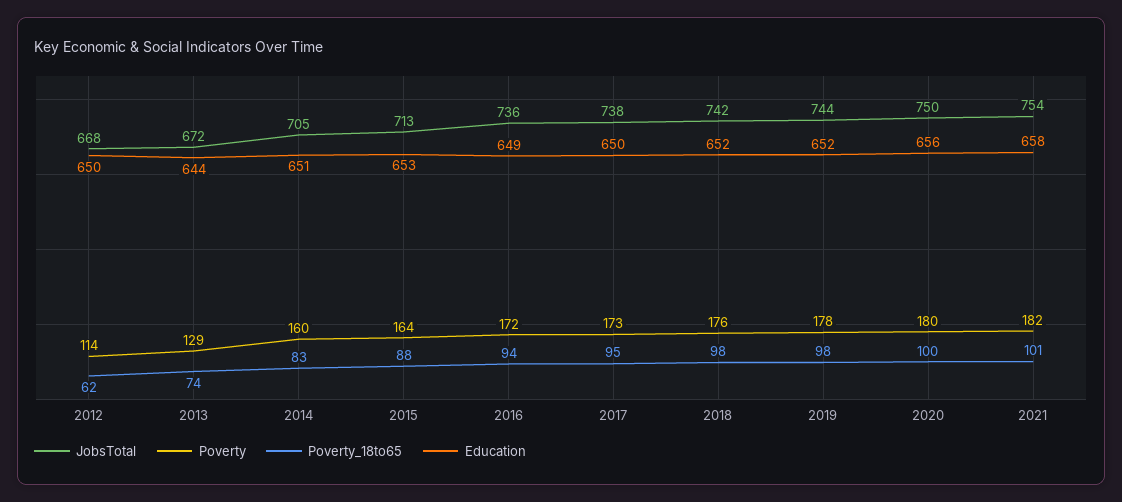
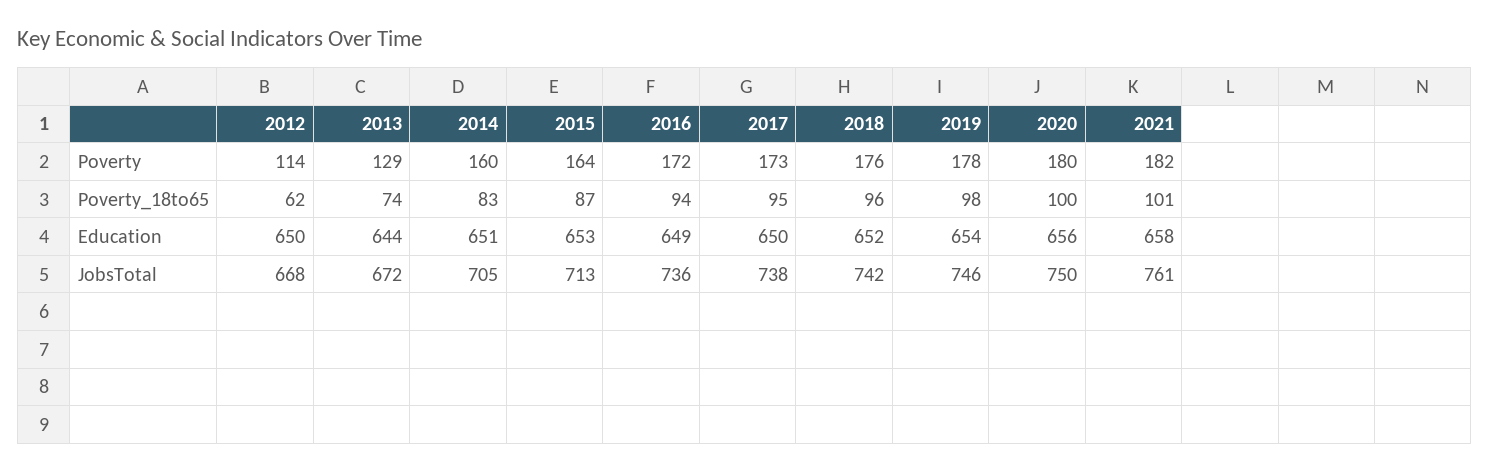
  {
    "JobsTotal": {
      "2012": 668,
      "2013": 672,
      "2014": 705,
      "2015": 713,
      "2016": 736,
      "2017": 738,
      "2018": 742,
-     "2019": 744,
+     "2019": 746,
      "2020": 750,
-     "2021": 754
+     "2021": 761
    },
    "Poverty": {
      "2012": 114,
      "2013": 129,
      "2014": 160,
      "2015": 164,
      "2016": 172,
      "2017": 173,
      "2018": 176,
      "2019": 178,
      "2020": 180,
      "2021": 182
    },
    "Poverty_18to65": {
      "2012": 62,
      "2013": 74,
      "2014": 83,
-     "2015": 88,
+     "2015": 87,
      "2016": 94,
      "2017": 95,
-     "2018": 98,
+     "2018": 96,
      "2019": 98,
      "2020": 100,
      "2021": 101
    },
    "Education": {
      "2012": 650,
      "2013": 644,
      "2014": 651,
      "2015": 653,
      "2016": 649,
      "2017": 650,
      "2018": 652,
-     "2019": 652,
+     "2019": 654,
      "2020": 656,
      "2021": 658
    }
  }

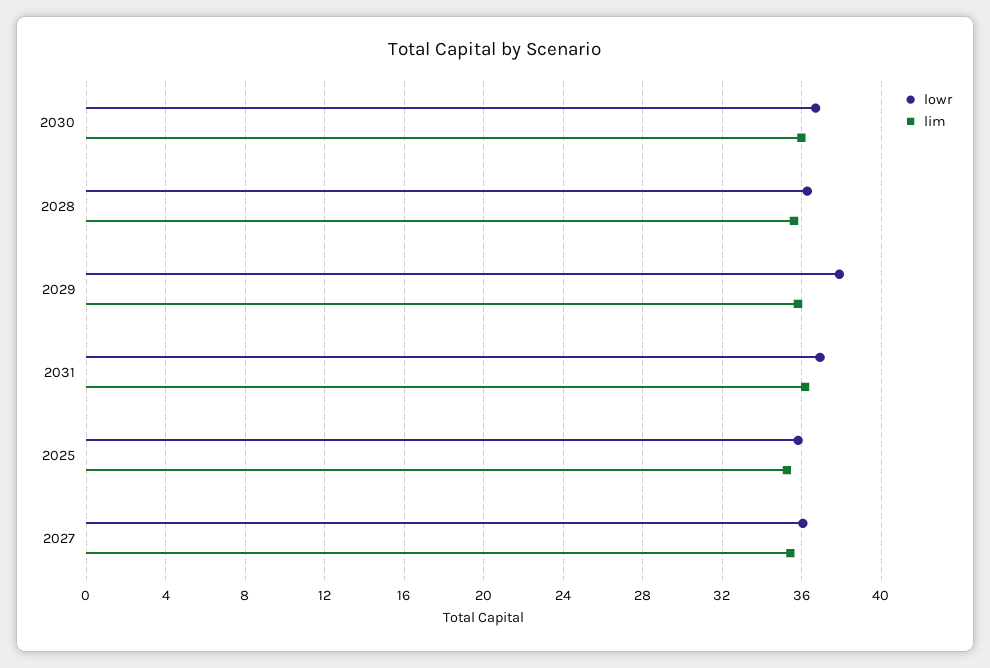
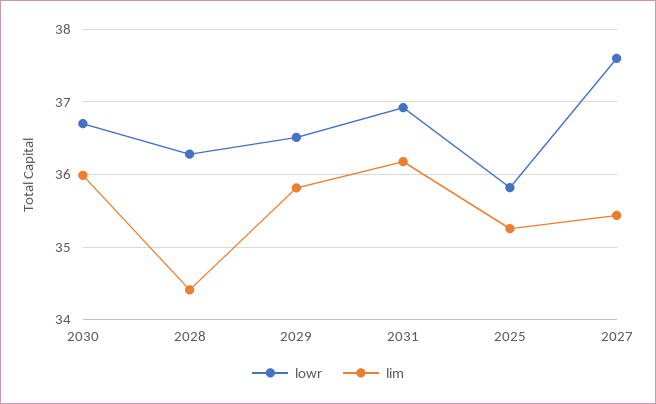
  {
    "lowr": {
      "2030": 36.7,
      "2028": 36.3,
-     "2029": 38,
+     "2029": 36.5,
      "2031": 36.9,
      "2025": 35.8,
-     "2027": 36
+     "2027": 37.6
    },
    "lim": {
      "2030": 36,
-     "2028": 35.5,
+     "2028": 34.4,
      "2029": 35.8,
      "2031": 36.2,
      "2025": 35.3,
      "2027": 35.4
    }
  }

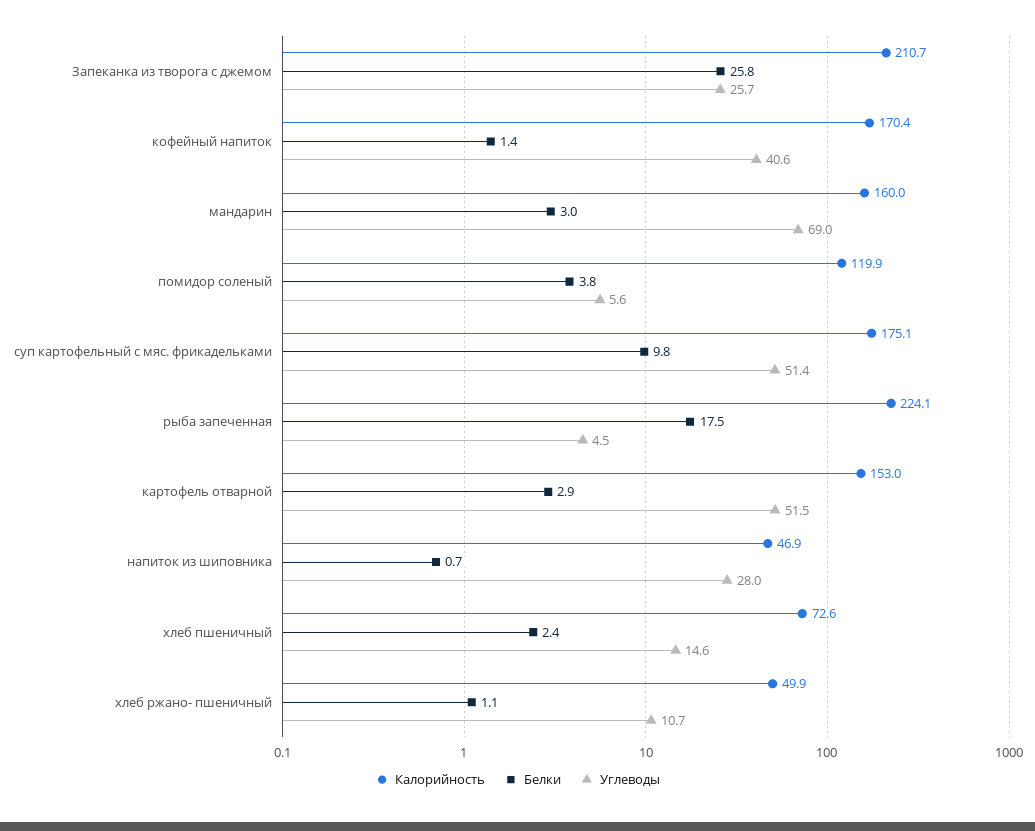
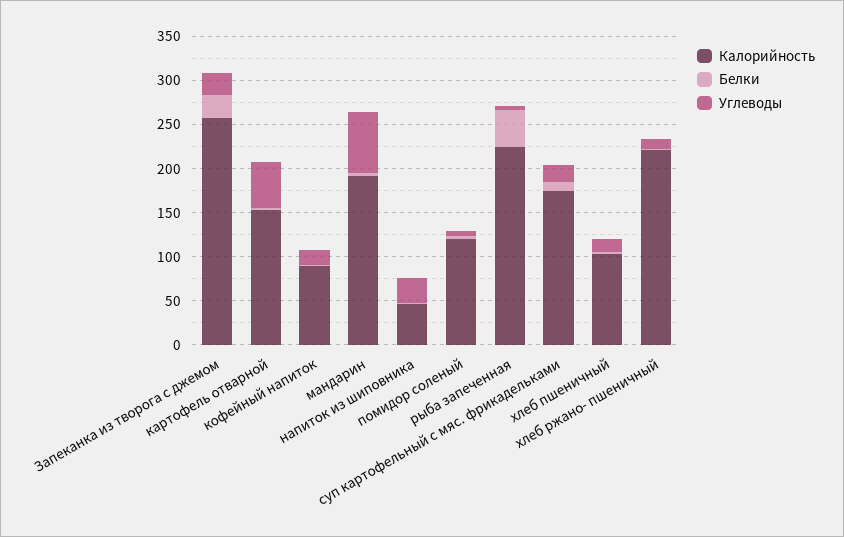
  {
    "Калорийность": {
-     "Запеканка из творога с джемом": 210.7,
+     "Запеканка из творога с джемом": 260,
-     "кофейный напиток": 170.4,
+     "кофейный напиток": 90,
-     "мандарин": 160,
+     "мандарин": 190,
      "помидор соленый": 119.9,
      "суп картофельный с мяс. фрикадельками": 175.1,
      "рыба запеченная": 224.1,
      "картофель отварной": 153,
      "напиток из шиповника": 46.9,
-     "хлеб пшеничный": 72.6,
+     "хлеб пшеничный": 100,
-     "хлеб ржано- пшеничный": 49.9
+     "хлеб ржано- пшеничный": 220
    },
    "Белки": {
      "Запеканка из творога с джемом": 25.8,
      "кофейный напиток": 1.4,
      "мандарин": 3,
      "помидор соленый": 3.8,
      "суп картофельный с мяс. фрикадельками": 9.8,
-     "рыба запеченная": 17.5,
+     "рыба запеченная": 40,
      "картофель отварной": 2.9,
      "напиток из шиповника": 0.7,
      "хлеб пшеничный": 2.4,
      "хлеб ржано- пшеничный": 1.1
    },
    "Углеводы": {
      "Запеканка из творога с джемом": 25.7,
-     "кофейный напиток": 40.6,
+     "кофейный напиток": 20,
      "мандарин": 69,
      "помидор соленый": 5.6,
-     "суп картофельный с мяс. фрикадельками": 51.4,
+     "суп картофельный с мяс. фрикадельками": 20,
      "рыба запеченная": 4.5,
      "картофель отварной": 51.5,
      "напиток из шиповника": 28,
      "хлеб пшеничный": 14.6,
      "хлеб ржано- пшеничный": 10.7
    }
  }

☆ ☆ ☆ ☆ ☆ ☆ ☆

Look through the entries for lines containing the word "хлеб" and return each one.

-     "хлеб пшеничный": 72.6,
+     "хлеб пшеничный": 100,
-     "хлеб ржано- пшеничный": 49.9
+     "хлеб ржано- пшеничный": 220
      "хлеб пшеничный": 2.4,
      "хлеб ржано- пшеничный": 1.1
      "хлеб пшеничный": 14.6,
      "хлеб ржано- пшеничный": 10.7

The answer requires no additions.